Читать «Крайний» онлайн - страница 87

Маргарита Хемлин

Я выложил свое продовольствие. Старик добавил холодной вареной картошки и соленых огурцов. И хлеба.

Поели. Он молчал, и я молчал.

Опанас поинтересовался:

— Докумэнт у тэбэ якыйсь е?

— Есть. Паспорт. Показать?

— Покажи.

Я показал. Опанас читал по складам. После каждого склада поднимал глаза на меня. Каждую букву сверял.

— А, остэрськый. А хвамилия яка. Божэ ж мий. Языка зламаеш. Ну, добрэ. Знов еврэй. Чэрэз мэнэ багато еврэив пройшло. Вэрталыся зи всього свиту — и чэрэз мэнэ. От двое було. Чоловик з жинкою. Бона зовсим стара з выду. И вин тэж. А говорылы, шо им по пьятьдесят год. Можэ й так. Я в ных докумэнты провиряв. 3 пэчатямы. 3 концлагерив йшлы. Хвамилий нэ памьятаю. А нэ так вжэ давно й шлы. Жинка з поганою ногою. А чоловик ничого. Цилый. Лежав мордою до стинкы. Бона до нього: гыр-гыр-гыр, по-свойому. А вин ий мовчыть. Бона йому — гыр-гыр-гыр, з ласкою, шепотом. А вин на нэи як замахнэться кулаком. А я шо. Нэ мое дило. Бона плачэ. А в мэнэ двох сынив вбылы на хронти. И стара помэрла. А я зигнутыся нэ можу. Попэрэк давыть. Сам на сэбэ давыть. Отак.
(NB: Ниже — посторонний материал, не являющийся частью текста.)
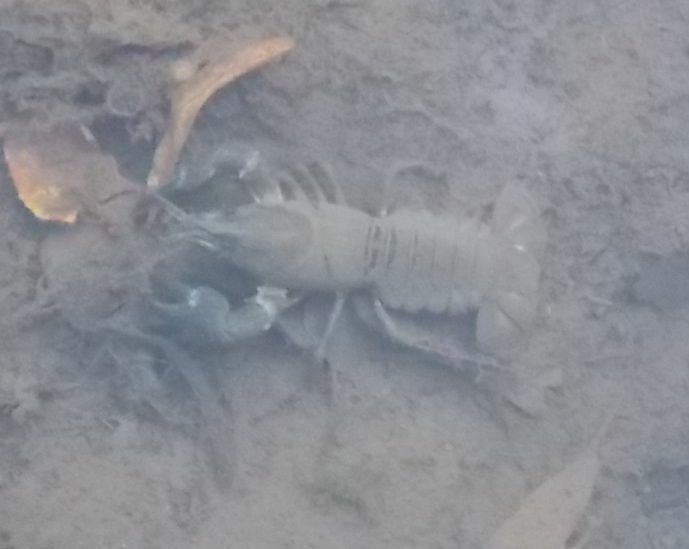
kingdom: Animalia
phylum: Arthropoda
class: Malacostraca
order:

Я не удивился, что у Опанаса были мои родители. Где-то ж они должны были пережидать бессилие. Вот у Опанаса и пережидали.

Я видел седые космы Опанаса, бороду, весь его неопрятный вид.

Говорю:

— Дед, давай я тебя подстригу. Я парикмахер, умею. И на голове, и бороду. Может, последний раз в жизни подстрижешься, красивый станешь. Если умрешь скоро — так хорошо лежать в гробу будешь, красиво. Грошей не возьму. Поживу у тебя с недельку. Идет?

Дед махнул рукой:

— Такэ кажэш — у гробу. А шо, як и у гробу. Стрыжи.

Я достал инструменты. Сварил воду в чугунке. Старик отжалел обмылок. Делал замечания, чтоб я меньше тратил.

Зеркала в хате не нашлось.

Опанас обмацал оставшиеся на голове волосы и бороду. Остался доволен.

Под такое дело выставил бутылку самогонки.

За ужином рассказал, что евреи — муж с женой, из концлагеря, с ним хорошо расплатились. Не зажидились. Два куска мыла оставили. А мыло — первый сорт. Не по-нашему на бумажке написано. Одно у него на расход, но осторожно, чтоб лишнего не смылить. По боевому настроению и по праздникам. Не часто. Им я как раз голову и бороду ему обрабатывал. Второе на смерть. Чтоб обмыли как следует.

— Я, як помыраты сбэруся, коло сэбэ положу. Хай зроблять, намыють вид чистого сэрця. Як пан чистый буду в домовыни лежаты.

Я посмеялся.

Опанас полез на печку и из дальнего закутка достал цилиндрик вроде из светлого тускло блестящего воска грамм на двести. Перехваченный плотной фабричной бумажкой с не нашей надписью. Сунул мне в лицо.

— Дывысь.

Передо мной заскакали немецкие буквы: REINES JUDEN FETT. ЧИСТЫЙ ЕВРЕЙСКИЙ ЖИР. Мыло из еврейского жира.

Старик крутил перед моим носом мылом:

— А у чоловика того ще у торби такэ було. Грошей нэ було. И куска хлиба нэ було. Вин же ж хытрый. Мыло замисть грошей таскав за собою. 3-за кордону прыпэр, бисова душа. А шо гроши? Бамажкы. А мыло — товар. Га? Еврэи, воны ж хытри. Ой, хытри.

Опанас спрятал мыло на старое место. Поднял стакан.

— Ну, хлопэць, давай, шоб дома нэ журылися!